I have to agree with those who like "to tombstone" as a verb. I recall reading somewhere that Shakespear use language in a non-convential way and has enriched our world because of it. Note, I am not suggesting this writing is Shakespear.

Anonymous said...

I got past 'tombstone' because this intrigued me.

Hope you'll try again!

none said...

The tombstone thing confused me because over here "tombstoning" means jumping into the sea from rocks or piers, and risking paralysis or even death.

Lynne Sears Williams said...

I liked #93's idea!

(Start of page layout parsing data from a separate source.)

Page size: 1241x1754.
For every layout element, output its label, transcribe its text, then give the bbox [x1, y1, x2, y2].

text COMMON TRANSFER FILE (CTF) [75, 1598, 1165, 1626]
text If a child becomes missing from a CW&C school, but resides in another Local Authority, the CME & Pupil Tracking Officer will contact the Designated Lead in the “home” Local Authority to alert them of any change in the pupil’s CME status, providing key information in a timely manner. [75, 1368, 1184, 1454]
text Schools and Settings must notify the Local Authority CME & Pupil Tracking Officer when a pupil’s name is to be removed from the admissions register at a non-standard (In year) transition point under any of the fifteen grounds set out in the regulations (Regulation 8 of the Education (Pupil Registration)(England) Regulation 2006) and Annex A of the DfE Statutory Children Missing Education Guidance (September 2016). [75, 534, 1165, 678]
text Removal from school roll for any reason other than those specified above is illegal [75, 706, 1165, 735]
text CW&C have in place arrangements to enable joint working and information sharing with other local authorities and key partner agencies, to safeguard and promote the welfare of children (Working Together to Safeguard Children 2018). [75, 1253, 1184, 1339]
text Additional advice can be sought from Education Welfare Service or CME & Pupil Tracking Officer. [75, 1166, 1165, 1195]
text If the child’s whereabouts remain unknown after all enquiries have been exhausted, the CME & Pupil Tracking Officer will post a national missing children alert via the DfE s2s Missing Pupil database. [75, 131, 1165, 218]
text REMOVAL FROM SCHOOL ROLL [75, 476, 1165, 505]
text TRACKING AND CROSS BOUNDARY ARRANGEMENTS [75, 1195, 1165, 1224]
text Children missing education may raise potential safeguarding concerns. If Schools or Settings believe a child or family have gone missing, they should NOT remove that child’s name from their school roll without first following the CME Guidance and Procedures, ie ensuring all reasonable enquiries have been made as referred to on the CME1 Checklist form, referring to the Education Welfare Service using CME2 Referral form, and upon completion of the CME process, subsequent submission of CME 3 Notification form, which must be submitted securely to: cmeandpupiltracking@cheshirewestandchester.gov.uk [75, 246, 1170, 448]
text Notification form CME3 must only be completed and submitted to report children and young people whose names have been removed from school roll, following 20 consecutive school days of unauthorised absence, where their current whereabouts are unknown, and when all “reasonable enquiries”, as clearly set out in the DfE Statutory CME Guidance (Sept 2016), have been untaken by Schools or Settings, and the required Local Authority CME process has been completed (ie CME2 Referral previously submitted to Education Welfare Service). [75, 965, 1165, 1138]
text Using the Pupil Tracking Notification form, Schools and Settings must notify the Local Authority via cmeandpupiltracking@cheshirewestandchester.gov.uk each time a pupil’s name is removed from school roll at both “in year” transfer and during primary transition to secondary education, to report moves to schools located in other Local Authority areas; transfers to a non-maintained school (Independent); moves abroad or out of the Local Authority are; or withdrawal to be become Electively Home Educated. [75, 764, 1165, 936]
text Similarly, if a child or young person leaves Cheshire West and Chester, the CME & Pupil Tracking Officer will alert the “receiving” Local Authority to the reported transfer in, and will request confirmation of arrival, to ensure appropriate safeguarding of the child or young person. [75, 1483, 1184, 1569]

I want to fix all the words that are not spelled correctly. I want a new puppy. I want a new planet. I want to drop-kick something, as soon as I learn what 'drop-kicking' is. I want the word at the bottom of this post to be 'instead' but it is 'ingstead.' Perhaps it's a message from The MotherShip. Wearing my Tinfoil Hat, I head for the Egress.

none said...

Nah, the MotherShip is talking to me right now.

(word ver: cophi (what coffee will be called in 100 years))

Lynne Sears Williams said...

No, BuffySquirrel,that message is scrambled. Renonme: pronounced correctly it is Our Word for "enemy."
Be very, very, careful.

Anonymous said...

I like tombstone as a verb, Shark. So there. The imagery worked for me.

Anonymous said...

Double holy molies!!

Joshua McCune said...

Nicely done!

Margaret Yang said...

Annnnd, we have a winner! Nicely done!

Anonymous said...

This is one of the most interesting premises I've ever come across. My only issue is why not drink the life-extending elixir? If the elixir keeps you alive for, let's say, twenty extra years, maybe in that twenty years they might develop a fountain-of-youth potion. Twenty-one, here I come again.